Comparing Sturluson, Tolkien, Rowling
Fun video that shows the similarities between Potter and Tolkien: https://www.youtube.com/watch?v=3KmXPcSxz2g
And here's Theoden's Helm's Deep speech: https://www.youtube.com/shorts/JjuK1rmmG6E
Tolkien did not merely borrow themes from Old Norse material; he reused names, roles, and mythic structures, often with only minimal adaptation. Below is a non-exhaustive but solidly attested list of Middle-earth characters and places that appear in name or recognisable form in Old Norse sources, especially those attributed to Snorri Sturluson.
Core textual source
- Prose Edda (c. 1220), especially Gylfaginning and Skáldskaparmál
- Supplemented by the Poetic Edda (Codex Regius)
- Tolkien explicitly acknowledged these texts and taught them professionally.
Direct name borrowings (near-identical)
Dwarves (this is the big one)
Almost all of Tolkien’s dwarf-names come directly from the Völuspá dwarf-catalogue.
Tolkien Old Norse source
Gimli Gimli – a heavenly hall in Gylfaginning
Thorin Þorinn
Balin Balinn
Dwalin Dvalinn
Fíli Fíli
Kíli Kíli
Bifur Bíforr
Bofur Báfurr
Bombur Bomburr
Óin Óinn
Glóin Glóinn
- Tolkien did not hide this; he said explicitly that he lifted them.
- Gimli specifically- In Norse myth: Gimli is not a dwarf, but a radiant hall that survives Ragnarök.
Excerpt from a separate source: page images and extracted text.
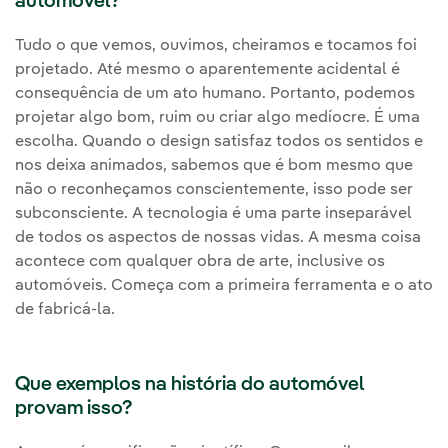
automóvel?
Tudo o que vemos, ouvimos, cheiramos e tocamos foi
projetado. Até mesmo o aparentemente acidental é
consequência de um ato humano. Portanto, podemos
projetar algo bom, ruim ou criar algo medíocre. É uma
escolha. Quando o design satisfaz todos os sentidos e
nos deixa animados, sabemos que é bom mesmo que
não o reconheçamos conscientemente, isso pode ser
subconsciente. A tecnologia é uma parte inseparável
de todos os aspectos de nossas vidas. A mesma coisa
acontece com qualquer obra de arte, inclusive os
automóveis. Começa com a primeira ferramenta e o ato
de fabricá-la.
Que exemplos na história do automóvel
provam isso?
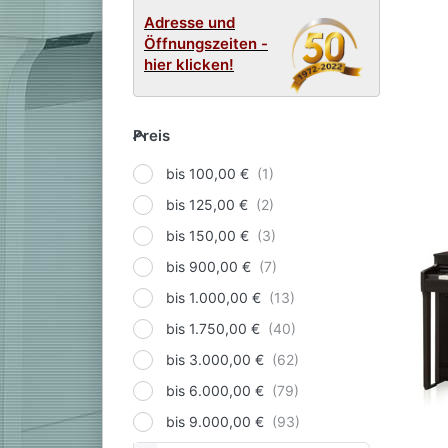
Adresse und
Öffnungszeiten -
hier klicken!
Preis
Preis
bis 100,00 €
bis 125,00 €
bis 150,00 €
bis 900,00 €
bis 1.000,00 €
bis 1.750,00 €
bis 3.000,00 €
bis 6.000,00 €
bis 9.000,00 €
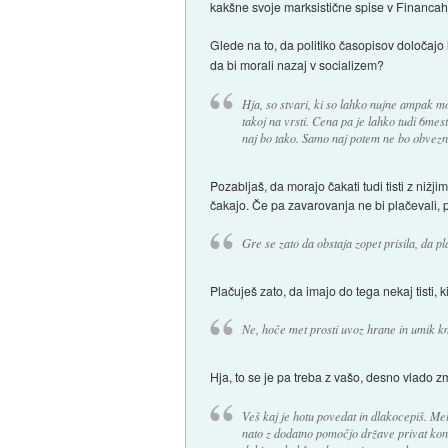
kakšne svoje marksistične spise v Financah?
Glede na to, da politiko časopisov določajo l
da bi morali nazaj v socializem?
Hja, so stvari, ki so lahko nujne ampak mo
takoj na vrsti. Cena pa je lahko tudi 6mes
naj bo tako. Samo naj potem ne bo obvezn
Pozabljaš, da morajo čakati tudi tisti z nižjim
čakajo. Če pa zavarovanja ne bi plačevali, pa 
Gre se zato da obstaja zopet prisila, da p
Plačuješ zato, da imajo do tega nekaj tisti, 
Ne, hoče met prosti uvoz hrane in umik km
Hja, to se je pa treba z vašo, desno vlado zm
Veš kaj je hotu povedat in dlakocepiš. Mel
nato z dodatno pomočjo države privat kongl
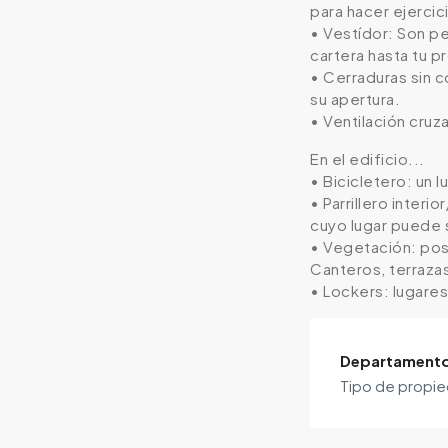
para hacer ejercic
• Vestídor: Son p
cartera hasta tu pr
• Cerraduras sin c
su apertura.
• Ventilación cru
En el edificio...
• Bicicletero: un 
• Parrillero interi
cuyo lugar puede 
• Vegetación: pose
Canteros, terraza
• Lockers: lugare
Departament
Tipo de propi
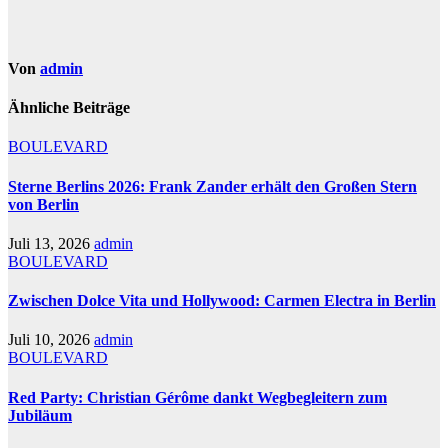
Von
admin
Ähnliche Beiträge
BOULEVARD
Sterne Berlins 2026: Frank Zander erhält den Großen Stern
von Berlin
Juli 13, 2026
admin
BOULEVARD
Zwischen Dolce Vita und Hollywood: Carmen Electra in Berlin
Juli 10, 2026
admin
BOULEVARD
Red Party: Christian Gérôme dankt Wegbegleitern zum
Jubiläum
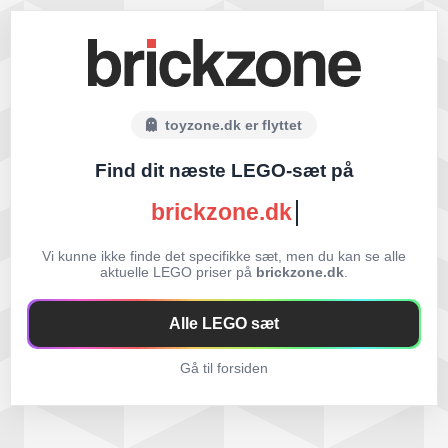
toyzone.dk er flyttet
Find dit næste LEGO-sæt på
brickzone.dk
Vi kunne ikke finde det specifikke sæt, men du kan se alle
aktuelle LEGO priser på
brickzone.dk
.
Alle LEGO sæt
Gå til forsiden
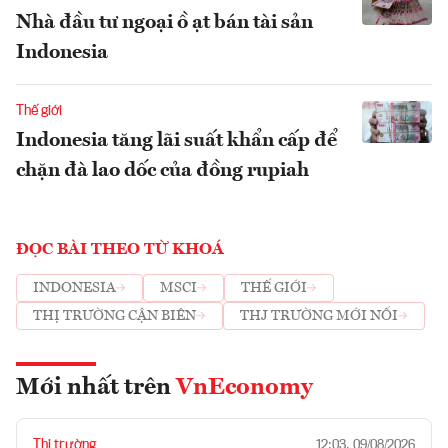
Nhà đầu tư ngoại ồ ạt bán tài sản
Indonesia
Thế giới
Indonesia tăng lãi suất khẩn cấp để
chặn đà lao dốc của đồng rupiah
ĐỌC BÀI THEO TỪ KHOÁ
INDONESIA
MSCI
THẾ GIỚI
THỊ TRƯỜNG CẬN BIÊN
THJ TRƯỜNG MỚI NỔI
Mới nhất trên
VnEconomy
Thị trường
12:03, 09/08/2026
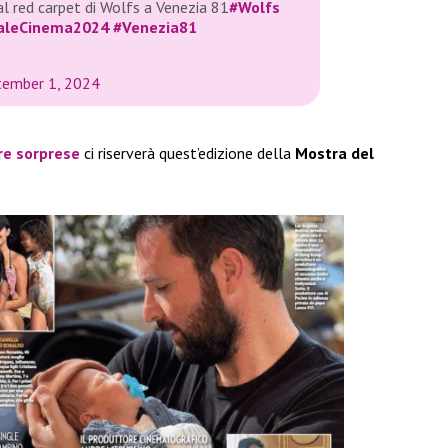
al red carpet di Wolfs a Venezia 81
#Wolfs
aleCinema2024
#Venezia81
tember 1, 2024
re sorprese
ci riserverà quest’edizione della
Mostra del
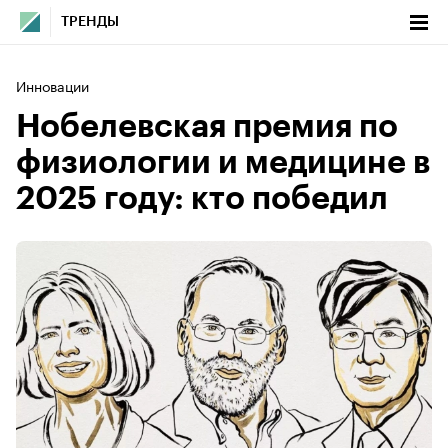
ТРЕНДЫ
Инновации
Нобелевская премия по
физиологии и медицине в
2025 году: кто победил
It is a place of moral renewal, light, and peace after catastrophe. In Tolkien: Gimli becomes the most spiritually elevated dwarf. He is the only dwarf allowed into Lothlórien. He abandons the hoard-obsession stereotype. He sails West — an almost eschatological reward
Gods → characters / functions
Tolkien Norse analogue
Gandalf Odin (the Wanderer)
Sauron Loki + Surtr (deceiver + apocalyptic fire-lord)
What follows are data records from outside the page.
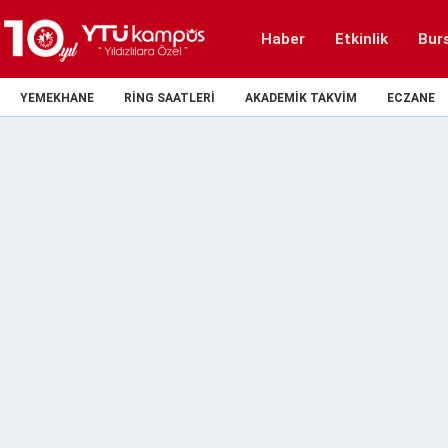
Haber
Etkinlik
Bur
YEMEKHANE
RING SAATLERI
AKADEMIK TAKVIM
ECZANE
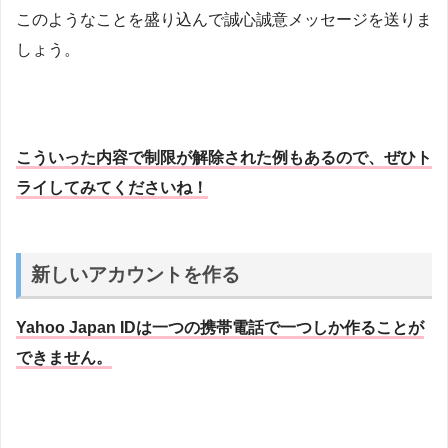
このようなことを盛り込んで誠心誠意メッセージを送りま
しょう。
こういった内容で制限が解除された例もあるので、ぜひト
ライしてみてくださいね！
新しいアカウントを作る
Yahoo Japan IDは一つの携帯電話で一つしか作ることが
できません。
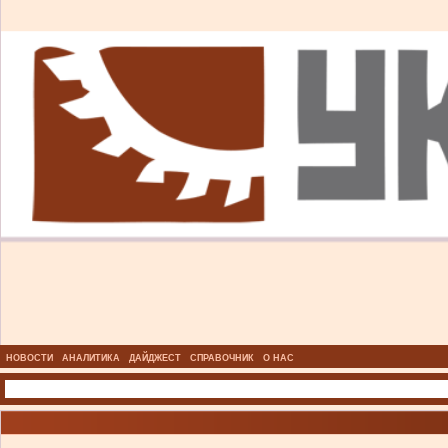
НОВОСТИ
АНАЛИТИКА
ДАЙДЖЕСТ
СПРАВОЧНИК
О НАС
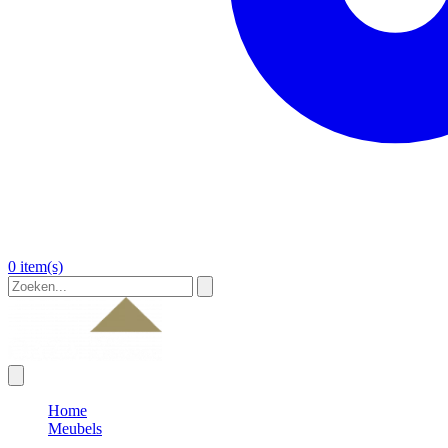
0 item(s)
Home
Meubels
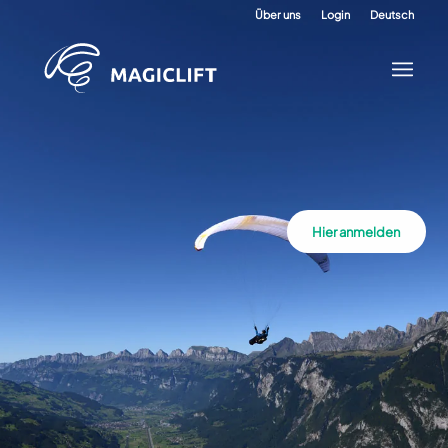
Über uns
Login
Deutsch
Hier anmelden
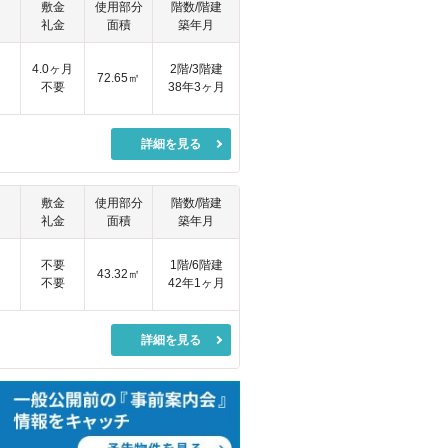
敷金
使用部分
階数/階建
礼金
面積
築年月
円
4.0ヶ月
2階/3階建
72.65㎡
不要
38年3ヶ月
詳細を見る
敷金
使用部分
階数/階建
礼金
面積
築年月
不要
1階/6階建
43.32㎡
不要
42年1ヶ月
詳細を見る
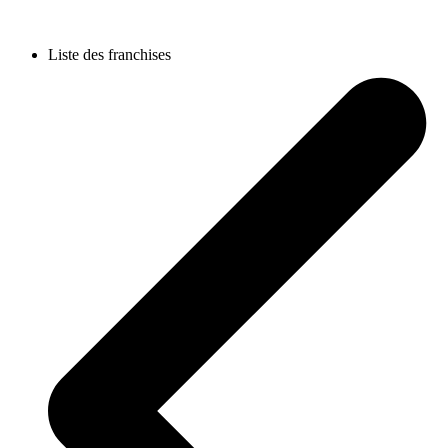
Liste des franchises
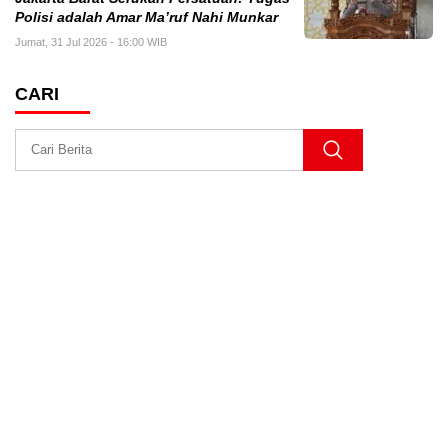
Polisi adalah Amar Ma’ruf Nahi Munkar
Jumat, 31 Jul 2026 - 16:00 WIB
CARI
Saruman Fallen counsellor archetype (mirrors treacherous gods/jötnar)
Gandalf in particular:
Grey cloak
Staff
Wide-brimmed hat
Wanderer with secret knowledge
Name itself from the dwarf-list (Gandálfr = “staff-elf”)
This is textbook Odin-imagery filtered through a Christian lens.
Peoples & cosmology
Tolkien Norse
Middle-earth Midgarðr
Elves (Light/Dark) Álfar / Dökkálfar
Dwarves as earth-bound smiths Dvergar
World-ending war Ragnarök
Even the tone — heroic pessimism, doomed courage, honour without victory — is Norse, not Celtic or Classical.
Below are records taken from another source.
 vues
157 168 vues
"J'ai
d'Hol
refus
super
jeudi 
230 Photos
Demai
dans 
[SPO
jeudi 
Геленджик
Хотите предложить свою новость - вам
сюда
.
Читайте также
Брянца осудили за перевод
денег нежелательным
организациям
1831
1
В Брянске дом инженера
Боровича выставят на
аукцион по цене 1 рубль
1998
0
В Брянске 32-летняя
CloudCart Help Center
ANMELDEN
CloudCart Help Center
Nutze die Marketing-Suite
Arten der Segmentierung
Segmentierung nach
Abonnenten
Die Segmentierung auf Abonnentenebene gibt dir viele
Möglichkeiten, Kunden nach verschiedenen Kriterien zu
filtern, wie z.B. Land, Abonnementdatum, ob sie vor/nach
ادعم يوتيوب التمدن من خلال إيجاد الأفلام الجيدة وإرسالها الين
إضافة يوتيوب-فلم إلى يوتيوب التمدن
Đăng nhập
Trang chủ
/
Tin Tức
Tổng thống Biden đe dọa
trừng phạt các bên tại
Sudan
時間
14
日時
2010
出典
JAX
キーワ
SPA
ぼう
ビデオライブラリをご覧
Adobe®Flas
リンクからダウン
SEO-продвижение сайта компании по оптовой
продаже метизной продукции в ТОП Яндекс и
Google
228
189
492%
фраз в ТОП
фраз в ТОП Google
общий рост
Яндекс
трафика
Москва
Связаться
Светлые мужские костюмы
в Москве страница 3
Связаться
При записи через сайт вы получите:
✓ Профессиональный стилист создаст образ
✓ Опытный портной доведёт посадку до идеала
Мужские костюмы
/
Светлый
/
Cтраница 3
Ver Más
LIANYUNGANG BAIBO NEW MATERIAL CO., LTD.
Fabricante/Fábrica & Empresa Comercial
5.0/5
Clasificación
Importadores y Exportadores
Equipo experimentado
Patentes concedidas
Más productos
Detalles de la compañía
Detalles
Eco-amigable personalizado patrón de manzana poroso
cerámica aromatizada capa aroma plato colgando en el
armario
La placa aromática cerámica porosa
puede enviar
Why this makes historical sense
Old Norse texts were written down in the High Medieval period
But they preserve much earlier oral material
Tolkien worked fluently in:
Old English
Old Norse
Gothic
He viewed himself as re-mythologising England, which lost its pagan epic cycle after Christianisation
Middle-earth is effectively a synthetic pre-Christian mythic past.
Here is one of the clearest cases where Tolkien is echoing diction, not just mood.
The Old Norse source: Völuspá (st. 45–46, Codex Regius)
A standard scholarly translation (Bellows / Larrington-style wording):
“Brother will fight brother,
and slay each other;
hard is the world, great whoredom,
an axe-age, a sword-age,
shields are cloven,
a wind-age, a wolf-age,
ere the world sinks.”
Key phrases (Old Norse):
skildir klofnir — shields are split
sverða öld — sword-age
vindöld — wind-age
Rhythm: short, pounding half-lines, parataxis, no connective tissue
Tolkien’s reworking: Théoden at the Pelennor Fields
(The Return of the King, Book V, ch. 5)
**“Arise, arise, Riders of Théoden!
Fell deeds awake: fire and slaughter!